2022, Inszenierung in der Tiefgarage des Deutschen Theater Göttingen

Text: Dennis Kelly Regie: Antje Thoms Dramaturgie: Mona Rieken Ausstattung und Video: Florian Barth Musik: Jan-S. Beyer Fotos: Thomas M. Jauk / Stage-Picture

Mit: Gaby Dey, Florian Eppinger, Paul Häußer, Moritz Kahl, Nélida Martinez, Alma Nossek, Nele Sennekamp, Gabriel von Berlepsch, Paul Wenning, Gerd Zinck

„Denn Menschen, gute Menschen, normale Menschen, Menschen ganz allgemein können nicht tun, was sie getan hatten, können nicht so viel Unrecht tun und einfach damit weiterleben.

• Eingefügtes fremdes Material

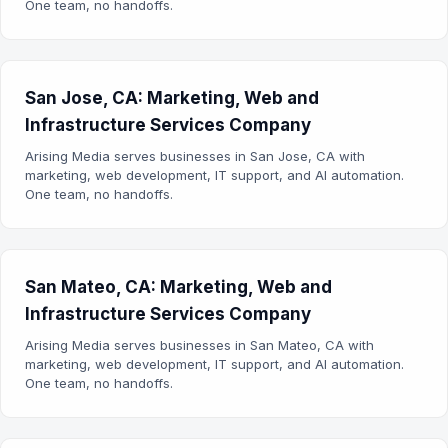
One team, no handoffs.
San Jose, CA: Marketing, Web and
Infrastructure Services Company
Arising Media serves businesses in San Jose, CA with
marketing, web development, IT support, and AI automation.
One team, no handoffs.
San Mateo, CA: Marketing, Web and
Infrastructure Services Company
Arising Media serves businesses in San Mateo, CA with
marketing, web development, IT support, and AI automation.
One team, no handoffs.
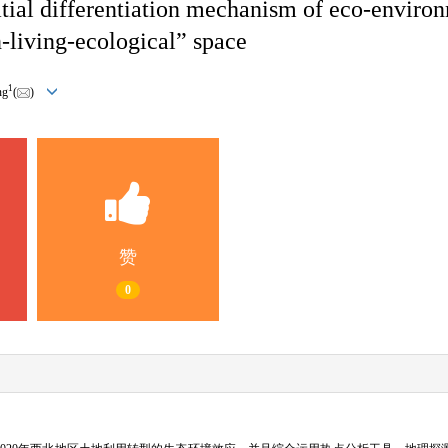
atial differentiation mechanism of eco-enviro
-living-ecological” space
1
ng
(
)
赞
0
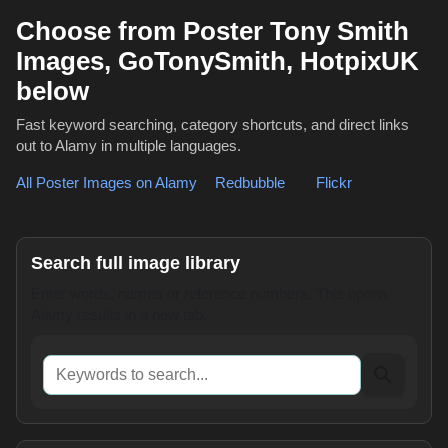
Choose from Poster Tony Smith
Images, GoTonySmith, HotpixUK
below
Fast keyword searching, category shortcuts, and direct links
out to Alamy in multiple languages.
All Poster Images on Alamy
,
Redbubble
or
Flickr
Search full image library
Enter words, names or reference numbers. This opens
Alamy results in a new tab.
Keywords to search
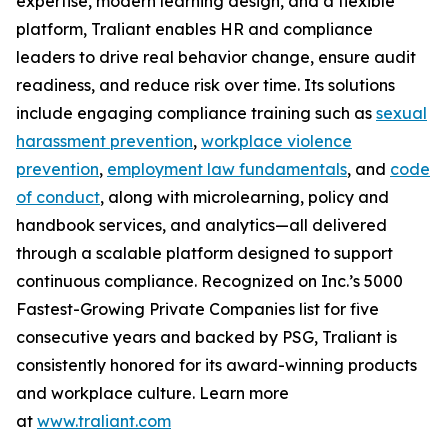
expertise, modern learning design, and a flexible
platform, Traliant enables HR and compliance
leaders to drive real behavior change, ensure audit
readiness, and reduce risk over time. Its solutions
include engaging compliance training such as
sexual
harassment prevention
,
workplace violence
prevention
,
employment law fundamentals
, and
code
of conduct
, along with microlearning, policy and
handbook services, and analytics—all delivered
through a scalable platform designed to support
continuous compliance. Recognized on
Inc.’s 5000
Fastest-Growing Private Companies
list for five
consecutive years and backed by PSG, Traliant is
consistently honored for its award-winning products
and workplace culture. Learn more
at
www.traliant.com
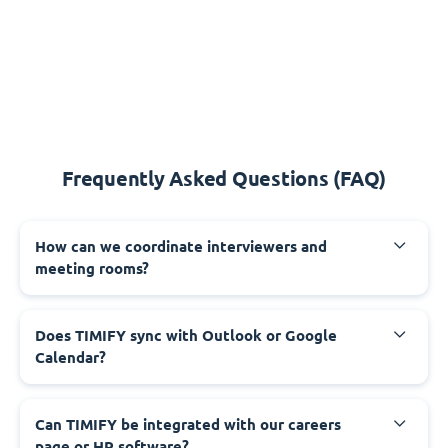
Frequently Asked Questions (FAQ)
How can we coordinate interviewers and
meeting rooms?
Does TIMIFY sync with Outlook or Google
Calendar?
Can TIMIFY be integrated with our careers
page or HR software?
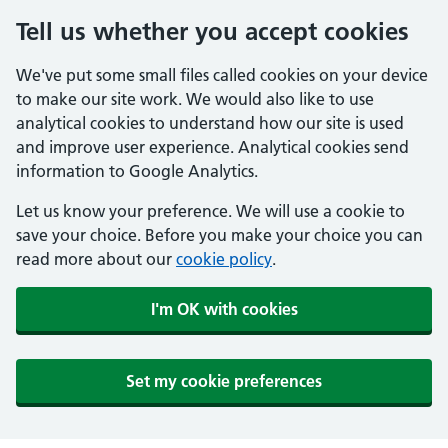
Tell us whether you accept cookies
We've put some small files called cookies on your device
to make our site work. We would also like to use
analytical cookies to understand how our site is used
and improve user experience. Analytical cookies send
information to Google Analytics.
Let us know your preference. We will use a cookie to
save your choice. Before you make your choice you can
read more about our
cookie policy
.
I'm OK with cookies
Set my cookie preferences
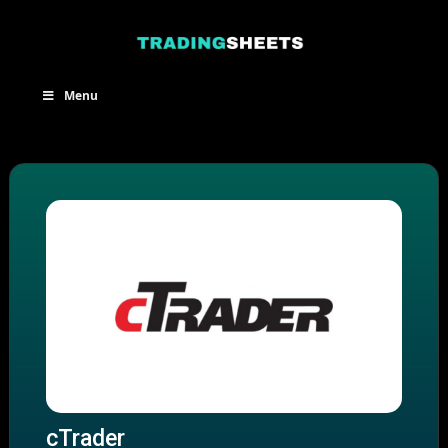
Skip
to
content
Menu
cTrader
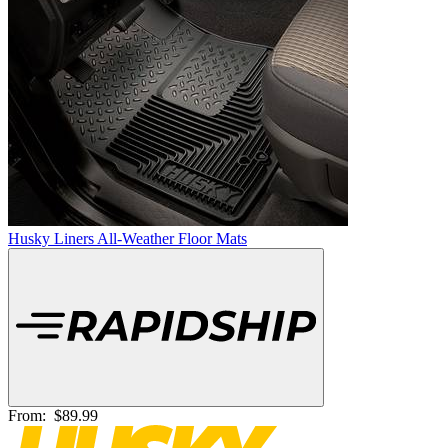
Husky Liners All-Weather Floor Mats
From:
$89.99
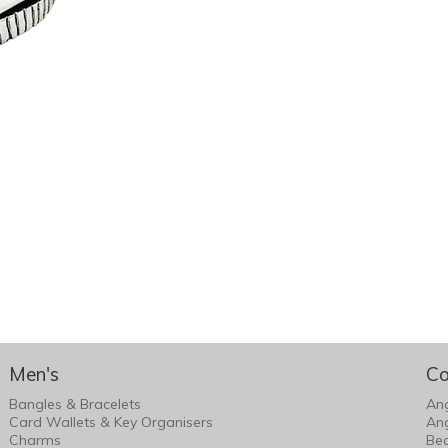
Men's
Co
Bangles & Bracelets
An
Card Wallets & Key Organisers
An
Charms
Bea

Sie müssen sich, wenn nötig, die Realität so zurechtbiegen, bis sie zu ihrer Wahrheit passt, und dafür nutzten sie ihre Wut.“

Ein einfacheres Leben. Ein klareres Leben. Ohne die Überforderung durch Wissenschaft und Technik, ohne umweltzerstörenden Fortschritt. Dieser simple Wunsch steht hinter der neuen Bewegung Die Regression. Doch was mit friedlichem Widerstand und symbolischer Zerstörung beginnt, radikalisiert sich bald und wendet sich nicht mehr nur gegen Technik und Wissenschaft, sondern auch gegen die Menschen, die diese weiter nutzen wollen. Universitäten werden ebenso überfallen wie Forschungslabore und Arztpraxen, die Nutzung bislang selbstverständlicher Technologien untersagt.


Über fünf Generationen verfolgt das Publikum den Weg der Menschheit, hin zu einem vermeintlich weniger komplexen Leben, in dem Sprache radikal verständlich, Wissen Qual und Nichtwissen ein Segen ist. Die Tiefgarage des DT Göttingen bietet dabei in ihrer Trostlosigkeit die perfekte Kulisse für Dennis Kellys fesselndes Gedankenexperiment.